NVIDIA may soon announce new AI chips for China to get around US export restrictions

The new chips were designed to be less powerful than the models sold in the US, according to sources.

Handout . / reuters

NVIDIA really, really doesn't want to lose access to China's massive AI chip market. The company is developing three new AI chips especially for China that don't run afoul of the latest export restrictions in the US, according to The Wall Street Journal and Reuters. Last year, the US government notified the chipmaker that it would restrict the export of computer chips meant for supercomputers and artificial intelligence applications to Russia and China due to concerns that the components could be used for military purposes. That rule prevented NVIDIA from selling certain A100 and H100 chips in the country, so it designed the A800 and H800 chips specifically for the Chinese market.

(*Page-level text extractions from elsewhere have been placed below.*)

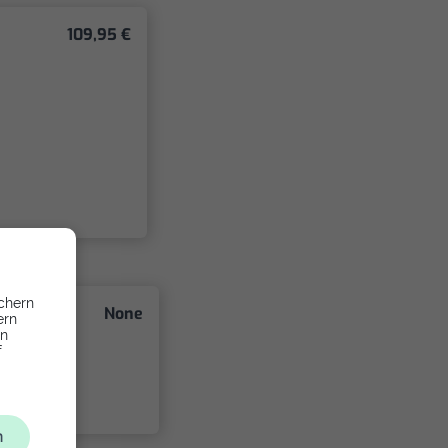
109,95 €
chern
None
ern
en
f
n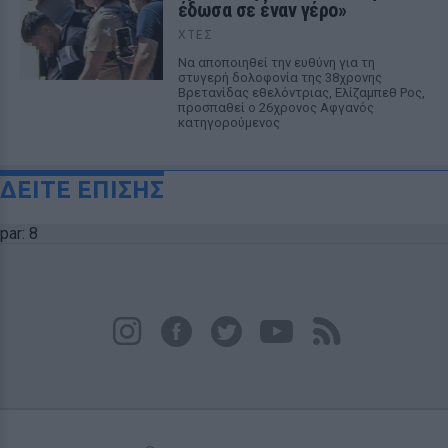
έδωσα σε έναν γέρο»
ΧΤΕΣ
Να αποποιηθεί την ευθύνη για τη
στυγερή δολοφονία της 38χρονης
Βρετανίδας εθελόντριας, Ελίζαμπεθ Ρος,
προσπαθεί ο 26χρονος Αφγανός
κατηγορούμενος
ΔΕΙΤΕ ΕΠΙΣΗΣ
par: 8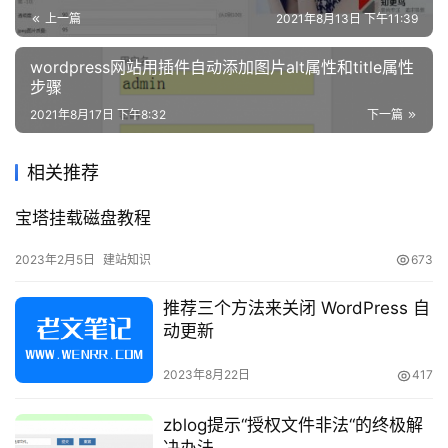
略
上一篇
2021年8月13日 下午11:39
wordpress网站用插件自动添加图片alt属性和title属性
知
步骤
识
2021年8月17日 下午8:32
下一篇
问
答
相关推荐
宝塔挂载磁盘教程
在
线
2023年2月5日
建站知识
673
工
具
推荐三个方法来关闭 WordPress 自
动更新
2023年8月22日
417
zblog提示“授权文件非法“的终极解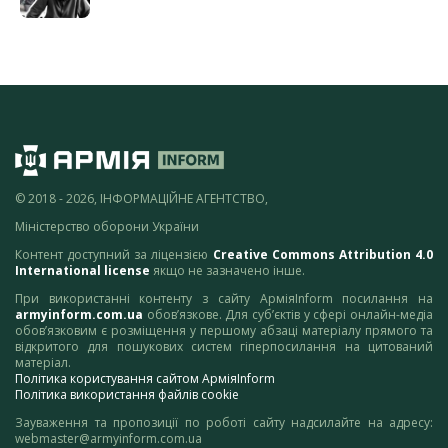
© 2018 - 2026, ІНФОРМАЦІЙНЕ АГЕНТСТВО,
Міністерство оборони України
Контент доступний за ліцензією
Creative Commons Attribution 4.0
International license
якщо не зазначено інше.
При використанні контенту з сайту АрміяInform посилання на
armyinform.com.ua
обов’язкове. Для суб’єктів у сфері онлайн-медіа
обов’язковим є розміщення у першому абзаці матеріалу прямого та
відкритого для пошукових систем гіперпосилання на цитований
матеріал.
Політика користування сайтом АрміяInform
Політика використання файлів cookie
Зауваження та пропозиції по роботі сайту надсилайте на адресу:
webmaster@armyinform.com.ua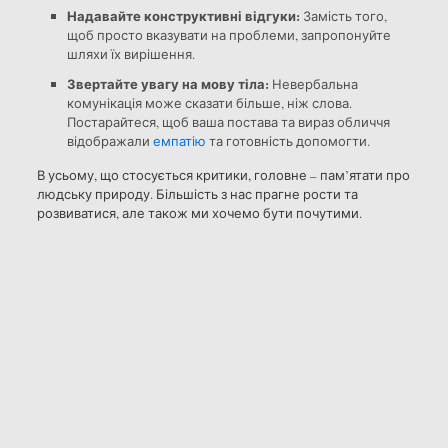
Надавайте конструктивні відгуки:
Замість того,
щоб просто вказувати на проблеми, запропонуйте
шляхи їх вирішення.
Звертайте увагу на мову тіла:
Невербальна
комунікація може сказати більше, ніж слова.
Постарайтеся, щоб ваша постава та вираз обличчя
відображали
емпатію
та готовність допомогти.
В усьому, що стосується критики, головне – пам’ятати про
людську природу. Більшість з нас прагне рости та
розвиватися, але також ми хочемо бути почутими.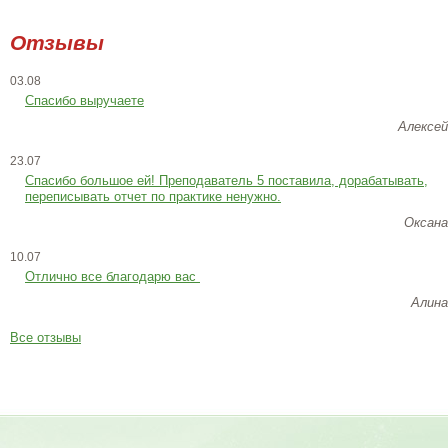
Отзывы
03.08
Спасибо выручаете
Алексей
23.07
Cпасибо большое ей! Преподаватель 5 поставила, дорабатывать,
переписывать отчет по практике ненужно.
Оксана
10.07
Отлично все благодарю вас
Алина
Все отзывы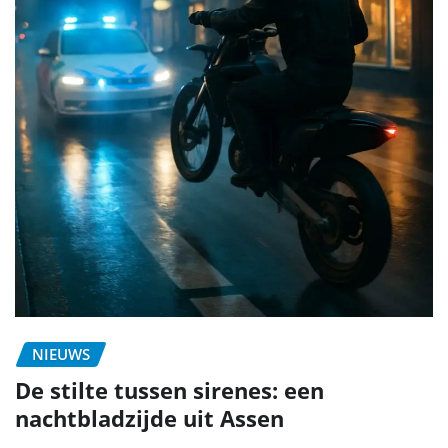
NIEUWS
De stilte tussen sirenes: een
nachtbladzijde uit Assen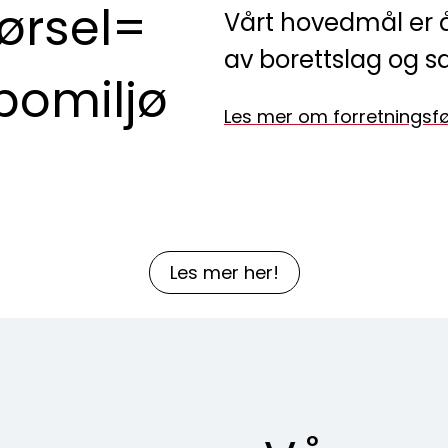
ørsel=
Vårt hovedmål er å b
av borettslag og s
 bomiljø
Les mer om forretningsfø
Les mer her!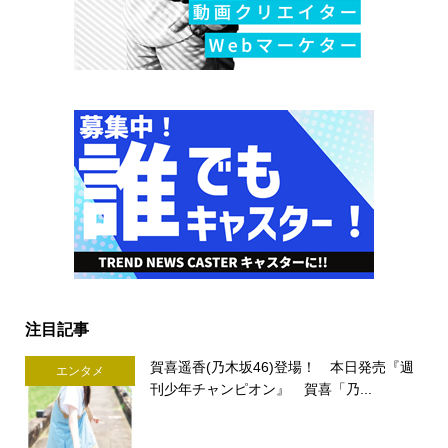
注目記事
賀喜遥香(乃木坂46)登場！ 本日発売『週
エンタメ
刊少年チャンピオン』 賀喜「乃...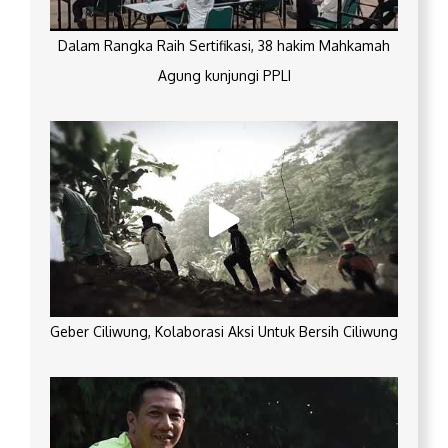
Dalam Rangka Raih Sertifikasi, 38 hakim Mahkamah
Agung kunjungi PPLI
Geber Ciliwung, Kolaborasi Aksi Untuk Bersih Ciliwung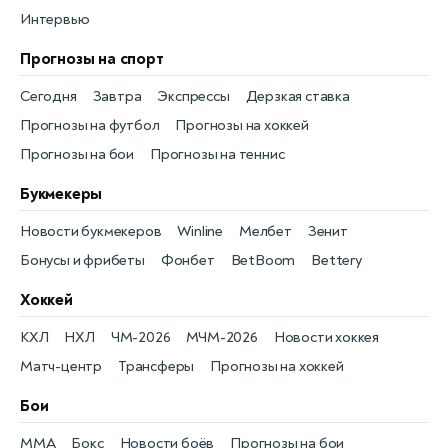
Интервью
Прогнозы на спорт
Сегодня
Завтра
Экспрессы
Дерзкая ставка
Прогнозы на футбол
Прогнозы на хоккей
Прогнозы на бои
Прогнозы на теннис
Букмекеры
Новости букмекеров
Winline
Мелбет
Зенит
Бонусы и фрибеты
Фонбет
BetBoom
Bettery
Хоккей
КХЛ
НХЛ
ЧМ-2026
МЧМ-2026
Новости хоккея
Матч-центр
Трансферы
Прогнозы на хоккей
Бои
MMA
Бокс
Новости боёв
Прогнозы на бои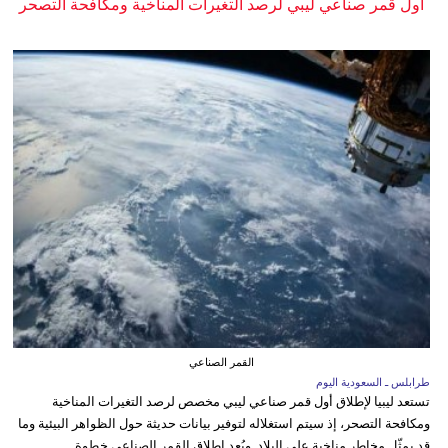
أول قمر صناعي ليبي لرصد التغيرات المناخية ومكافحة التصحر
القمر الصناعي
طرابلس ـ السعودية اليوم
تستعد ليبيا لإطلاق أول قمر صناعي ليبي مخصص لرصد التغيرات المناخية
ومكافحة التصحر، إذ سيتم استغلاله لتوفير بيانات حديثة حول الظواهر البيئية وما
قد يمثّل مخاطر مناخية على البلاد. ويُعد إطلاق القمر الصناعي خطوة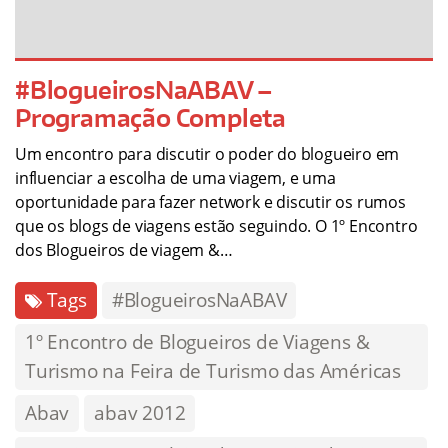
#BlogueirosNaABAV –
Programação Completa
Um encontro para discutir o poder do blogueiro em
influenciar a escolha de uma viagem, e uma
oportunidade para fazer network e discutir os rumos
que os blogs de viagens estão seguindo. O 1º Encontro
dos Blogueiros de viagem &…
Tags
#BlogueirosNaABAV
1º Encontro de Blogueiros de Viagens &
Turismo na Feira de Turismo das Américas
Abav
abav 2012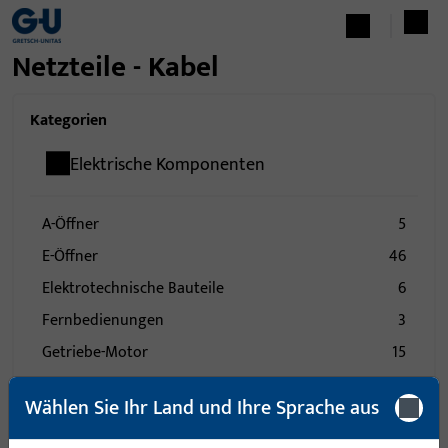
Netzteile - Kabel
Kategorien
Elektrische Komponenten
A-Öffner
5
E-Öffner
46
Elektrotechnische Bauteile
6
Fernbedienungen
3
Getriebe-Motor
15
Lesegeräte
4
Wählen Sie Ihr Land und Ihre Sprache aus
Sender
10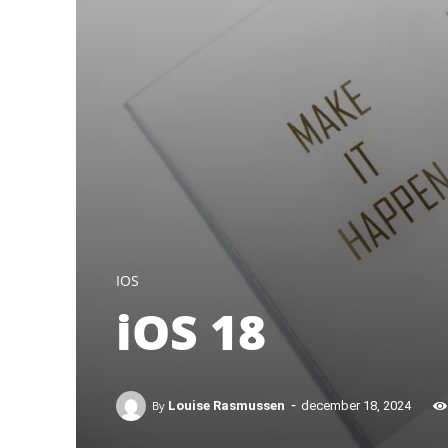
IOS
iOS 18
-
By
Louise Rasmussen
december 18, 2024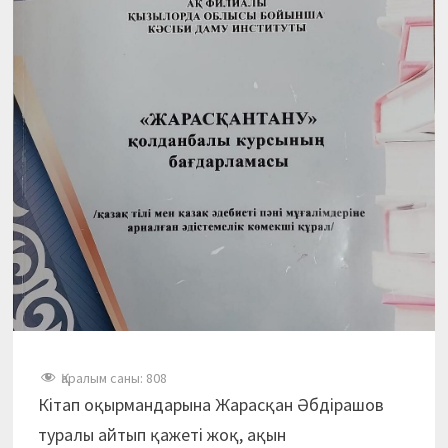
Қаралым саны:
808
Кітап оқырмандарына Жарасқан Әбдірашов
туралы айтып қажеті жоқ, ақын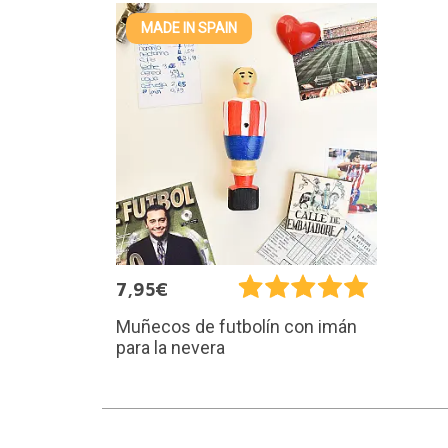
MADE IN SPAIN
7,95€
Muñecos de futbolín con imán
para la nevera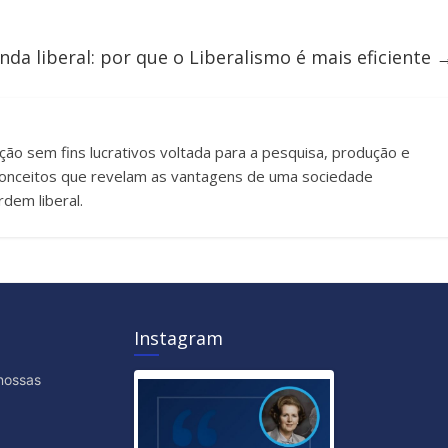
nda liberal: por que o Liberalismo é mais eficiente
uição sem fins lucrativos voltada para a pesquisa, produção e
e conceitos que revelam as vantagens de uma sociedade
dem liberal.
Instagram
nossas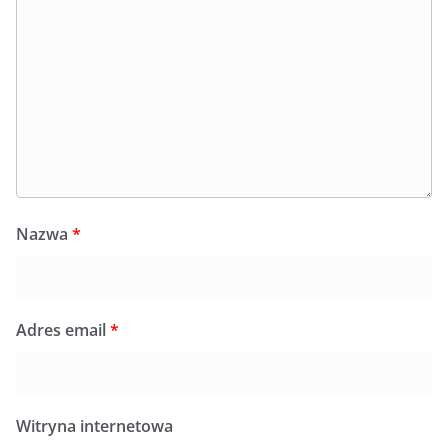
Nazwa
*
Adres email
*
Witryna internetowa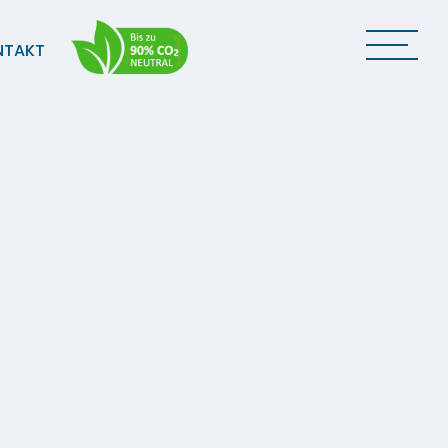
NTAKT
Anfrage / Kontaktdaten
Transportanfrage
n
Ansprechpersonen
Standorte
Trafo-Transport
25.07.2025
Das Ziel - ein nationaler Windpark!!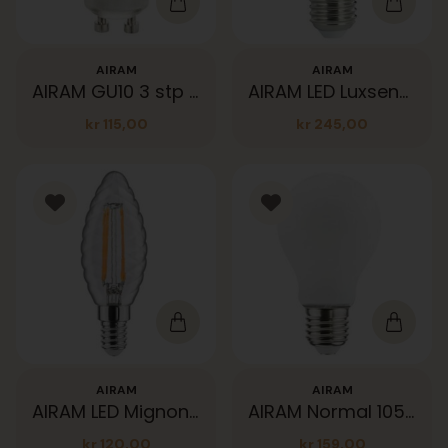
AIRAM
AIRAM
AIRAM GU10 3 stp 390lm SDIM
AIRAM LED Luxsensor A60 FLM E27 4,5W 827 470lm
kr
115,00
kr
245,00
AIRAM
AIRAM
AIRAM LED Mignon FLM E14 827 4,5W 470lm DIM
AIRAM Normal 1055lm opal 3K E27
kr
120,00
kr
159,00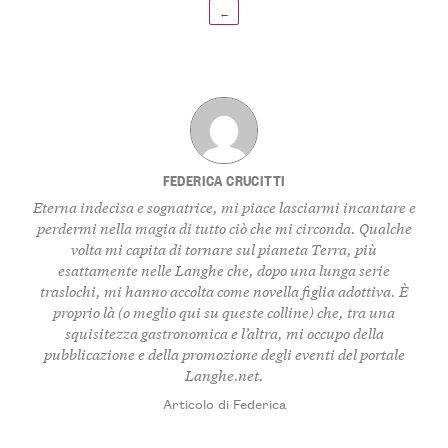
←
FEDERICA CRUCITTI
Eterna indecisa e sognatrice, mi piace lasciarmi incantare e
perdermi nella magia di tutto ciò che mi circonda. Qualche
volta mi capita di tornare sul pianeta Terra, più
esattamente nelle Langhe che, dopo una lunga serie
traslochi, mi hanno accolta come novella figlia adottiva. È
proprio là (o meglio qui su queste colline) che, tra una
squisitezza gastronomica e l’altra, mi occupo della
pubblicazione e della promozione degli eventi del portale
Langhe.net.
Articolo di Federica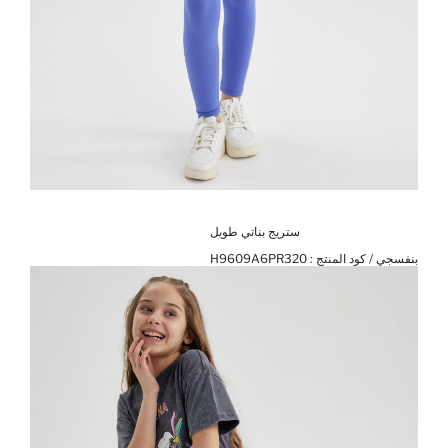
ستريج بناتي طويل
بنفسجي / كود المنتج :
H9609A6PR320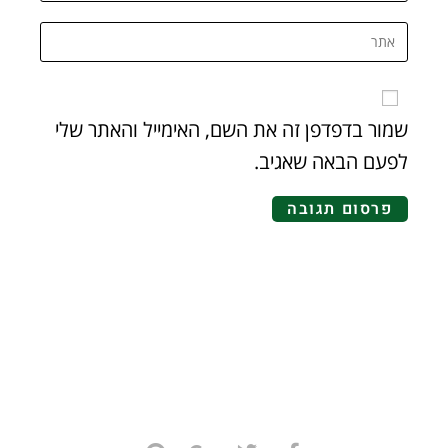
שמור בדפדפן זה את השם, האימייל והאתר שלי
לפעם הבאה שאגיב.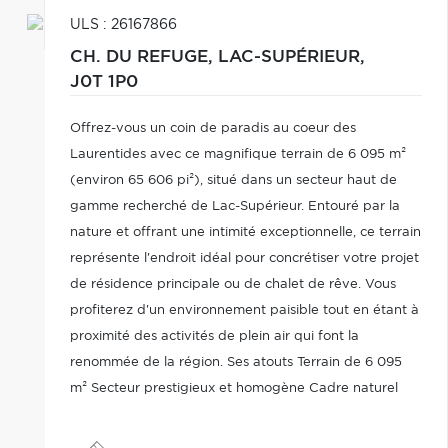
ULS : 26167866
CH. DU REFUGE,
LAC-SUPÉRIEUR,
J0T 1P0
Offrez-vous un coin de paradis au coeur des
Laurentides avec ce magnifique terrain de 6 095 m²
(environ 65 606 pi²), situé dans un secteur haut de
gamme recherché de Lac-Supérieur. Entouré par la
nature et offrant une intimité exceptionnelle, ce terrain
représente l'endroit idéal pour concrétiser votre projet
de résidence principale ou de chalet de rêve. Vous
profiterez d'un environnement paisible tout en étant à
proximité des activités de plein air qui font la
renommée de la région. Ses atouts Terrain de 6 095
m² Secteur prestigieux et homogène Cadre naturel
enchanteur et boisé Accès notarié privé au Lac-
Supérieur,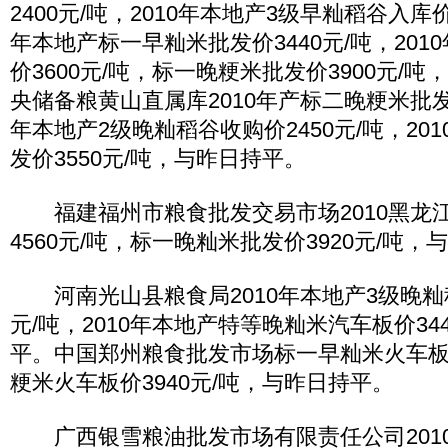
2400元/吨，2010年本地产3级早籼稻谷入库价格
年本地产标一早籼米批发价3440元/吨，20
价3600元/吨，标一晚粳米批发价3900元/
央储备粮黄山直属库2010年产标二晚粳米批发价4
年本地产2级晚籼稻谷收购价2450元/吨，20
发价3550元/吨，与昨日持平。
福建福州市粮食批发交易市场2010黑龙
4560元/吨，标一晚籼米批发价3920元/吨
河南光山县粮食局2010年本地产3级晚籼稻
元/吨，2010年本地产特等晚籼米汽车板价34
平。中国郑州粮食批发市场标一早籼米火车板价
粳米火车板价3940元/吨，与昨日持平。
广西银雪粮油批发市场有限责任公司201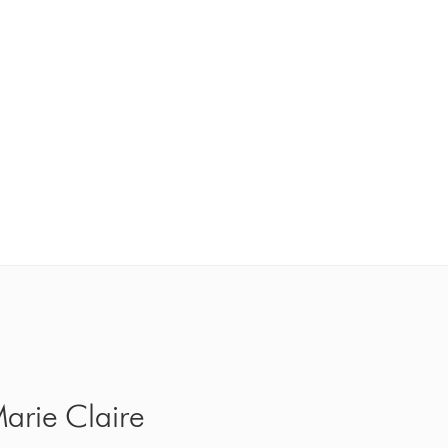
Marie Claire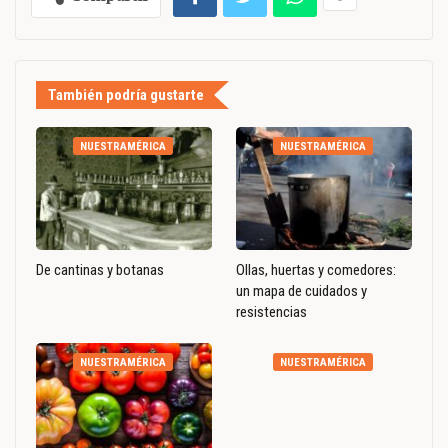
También podría gustarte
NUESTRAMÉRICA
NUESTRAMÉRICA
De cantinas y botanas
Ollas, huertas y comedores:
un mapa de cuidados y
resistencias
NUESTRAMÉRICA
NUESTRAMÉRICA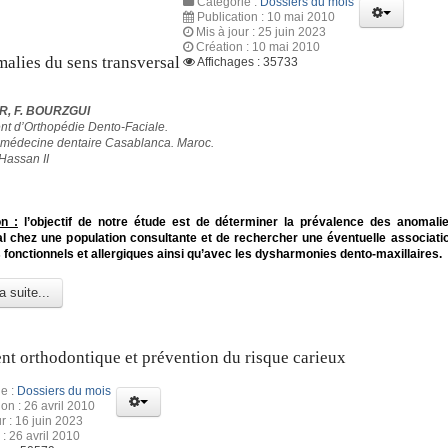
Catégorie :
Dossiers du mois
Publication : 10 mai 2010
Mis à jour : 25 juin 2023
Création : 10 mai 2010
alies du sens transversal
Affichages : 35733
R, F. BOURZGUI
t d’Orthopédie Dento-Faciale.
 médecine dentaire Casablanca. Maroc.
Hassan II
on :
l’objectif de notre étude est de déterminer la prévalence des anomali
l chez une population consultante et de rechercher une éventuelle associati
fonctionnels et allergiques ainsi qu’avec les dysharmonies dento-maxillaires.
a suite...
nt orthodontique et prévention du risque carieux
e :
Dossiers du mois
ion : 26 avril 2010
r : 16 juin 2023
 : 26 avril 2010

However, the US government recently issued an updated set of restrictions that puts a limit on how much computing power a chip can have when it's meant for export to the aforementioned countries. The A800 and the H800 are no longer eligible for export under the new rules, along with NVIDIA's other products, which include its top-of-the-line RTX 4090 consumer GPU. Some reports even suggest that the company could end up canceling over $5 billion worth of advanced chip orders in China.

The new chips meant for the Chinese market are called the HGX H20, the L20 and the L2, based on the specs sent to distributors. While the H20 is supposed to be the most powerful model out of the three, all of them don't go beyond the computing power threshold set by the US government's new export rules. That means customers using them for AI applications may need more chips than they would if they had access to higher-spec models.

Chinese companies, including Baidu, Huawei, Xiaomi and Oppo, have already started designing their own semiconductor to prepare for a possible future wherein they could longer be able to import chips from the US and other countries. Old NVIDIA customers may prefer sticking to the company's components, however, due to its reputation and its software, which The Journal says is some of the most robust for AI development. NVIDIA, according to the source, may announce the new chips as soon as November 16 and start selling them before the year ends.